The middleware defines an after_model hook that runs after the model generates a response but before any tool calls are executed:
  1. The agent invokes the model to generate a response.
  2. The middleware inspects the response for tool calls.
  3. If any calls require human input, the middleware builds a HITLRequest with action_requests and review_configs and calls interrupt.
  4. The agent waits for human decisions.
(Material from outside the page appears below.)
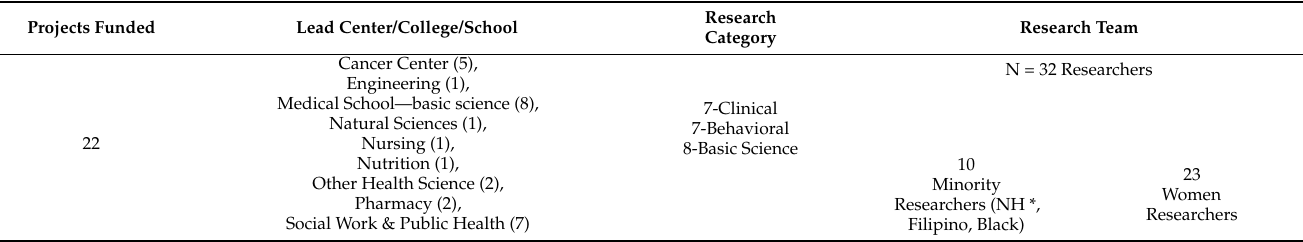
Table 1. Characteristics of Funded Pilot Projects.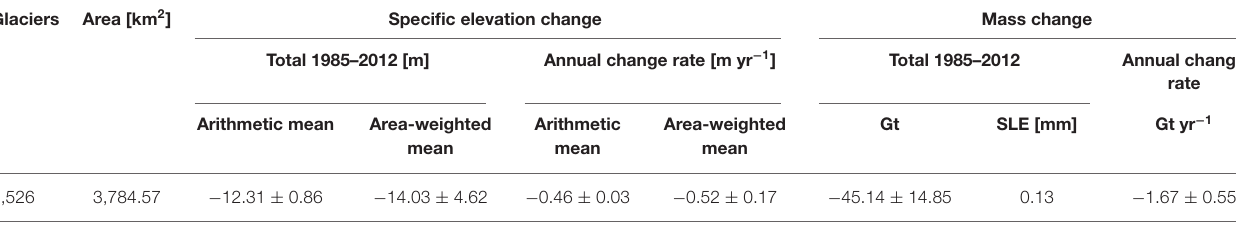
TABLE 2 | Elevation and mass changes of the observed glacier sample in west-central Greenland between 1985 and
  5. Based on the HITLResponse decisions, the middleware executes approved or edited calls, synthesizes @[ToolMessage]‘s for rejected calls, and resumes execution.

Custom HITL logic

For more specialized workflows, you can build custom HITL logic directly using the interrupt primitive and middleware abstraction. Review the execution lifecycle above to understand how to integrate interrupts into the agent’s operation.